Location & Elevation: Makalu is the fifth highest mountain in the world at 8,481 metres (27,825 ft) and is located 22 km (14 mi) southeast of Mount Everest, on the border between Nepal and China. One of the eight-thousanders, Makalu is an isolated peak whose shape is a four-sided pyramid.
Climbing and View: Makalu is an isolated peak whose shape is a four-sided pyramid. One of the most challenging 8,000-meter peaks, with steep climbing, exposed ridges, and rock climbing on the summit pyramid. Makalu has two notable subsidiary peaks. Kangchungtse, or Makalu II (7,678 m) lies about 3 km (2 mi) north-northwest of the main summit. Rising about 5 km (3.1 mi) north-northeast of the main summit across a broad plateau, and connected to Kangchungtse.
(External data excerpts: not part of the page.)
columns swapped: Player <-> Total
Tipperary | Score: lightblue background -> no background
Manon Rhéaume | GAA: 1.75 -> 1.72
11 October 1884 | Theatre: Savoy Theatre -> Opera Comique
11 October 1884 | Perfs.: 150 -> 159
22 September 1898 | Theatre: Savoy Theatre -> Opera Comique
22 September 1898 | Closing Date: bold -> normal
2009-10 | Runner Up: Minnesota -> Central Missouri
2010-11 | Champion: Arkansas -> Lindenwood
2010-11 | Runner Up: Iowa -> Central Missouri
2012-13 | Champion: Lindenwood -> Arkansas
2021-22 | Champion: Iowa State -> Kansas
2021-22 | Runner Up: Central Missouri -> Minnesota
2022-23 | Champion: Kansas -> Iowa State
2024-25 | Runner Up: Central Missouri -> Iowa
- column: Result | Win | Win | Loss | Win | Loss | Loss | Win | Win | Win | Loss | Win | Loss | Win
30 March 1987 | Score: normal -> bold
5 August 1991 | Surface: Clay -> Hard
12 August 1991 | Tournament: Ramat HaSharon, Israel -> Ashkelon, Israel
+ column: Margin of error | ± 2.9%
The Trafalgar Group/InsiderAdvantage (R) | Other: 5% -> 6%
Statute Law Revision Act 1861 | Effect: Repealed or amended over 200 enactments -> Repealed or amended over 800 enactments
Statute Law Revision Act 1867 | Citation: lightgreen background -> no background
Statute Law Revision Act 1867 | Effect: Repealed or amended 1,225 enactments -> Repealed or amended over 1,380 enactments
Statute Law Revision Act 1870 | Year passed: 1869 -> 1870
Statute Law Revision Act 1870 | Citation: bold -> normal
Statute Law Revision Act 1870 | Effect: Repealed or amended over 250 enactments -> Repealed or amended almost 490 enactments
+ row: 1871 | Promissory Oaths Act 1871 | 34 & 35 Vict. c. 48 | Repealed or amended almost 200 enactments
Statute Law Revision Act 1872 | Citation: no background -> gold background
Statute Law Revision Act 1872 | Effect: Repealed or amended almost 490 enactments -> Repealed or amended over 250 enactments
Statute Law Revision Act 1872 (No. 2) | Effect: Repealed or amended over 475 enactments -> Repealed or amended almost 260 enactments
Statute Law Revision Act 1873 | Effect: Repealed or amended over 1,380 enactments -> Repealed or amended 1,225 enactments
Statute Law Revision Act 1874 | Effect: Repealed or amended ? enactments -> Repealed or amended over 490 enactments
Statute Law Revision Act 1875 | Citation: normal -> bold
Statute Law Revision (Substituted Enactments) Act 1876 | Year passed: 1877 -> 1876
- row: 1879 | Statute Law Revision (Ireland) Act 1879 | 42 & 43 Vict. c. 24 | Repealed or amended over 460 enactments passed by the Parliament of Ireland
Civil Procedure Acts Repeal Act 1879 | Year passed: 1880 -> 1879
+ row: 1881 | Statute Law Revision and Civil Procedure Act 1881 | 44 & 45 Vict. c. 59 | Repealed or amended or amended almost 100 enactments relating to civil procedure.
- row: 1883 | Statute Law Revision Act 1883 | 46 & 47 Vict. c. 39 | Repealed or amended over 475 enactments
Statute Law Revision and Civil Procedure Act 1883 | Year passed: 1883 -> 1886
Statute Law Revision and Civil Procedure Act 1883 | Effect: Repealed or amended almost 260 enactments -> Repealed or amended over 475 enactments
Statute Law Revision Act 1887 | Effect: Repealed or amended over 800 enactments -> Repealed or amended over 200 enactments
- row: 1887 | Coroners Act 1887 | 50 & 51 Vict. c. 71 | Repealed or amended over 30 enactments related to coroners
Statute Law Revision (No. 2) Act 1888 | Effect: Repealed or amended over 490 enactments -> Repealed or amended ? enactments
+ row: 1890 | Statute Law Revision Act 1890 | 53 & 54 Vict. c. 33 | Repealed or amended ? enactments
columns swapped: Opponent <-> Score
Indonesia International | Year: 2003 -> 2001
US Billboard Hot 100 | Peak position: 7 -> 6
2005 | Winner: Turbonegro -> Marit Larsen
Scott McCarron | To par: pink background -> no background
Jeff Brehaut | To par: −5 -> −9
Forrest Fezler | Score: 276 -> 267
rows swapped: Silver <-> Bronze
Makalu was first climbed on May 15, 1955 by Lionel Terray and Jean Couzy of a French expedition led by Jean Franco. Franco, G. Magnone and Sardar Gyaltsen Norbu summitted the next day, followed by Bouvier, S. Coupe, Leroux and A. Vialatte on the 17th. This was an amazing achievement at the time to have the vast majority of expedition member summit, especially on such a difficult peak. Prior to this time, summits were reached by 1-2 people at most with the rest of teams providing logistical support before turning around and heading home. The French team climbed Makalu by the north face and northeast ridge, via the saddle between Makalu and Kangchungtse (the Makalu-La), establishing the standard route.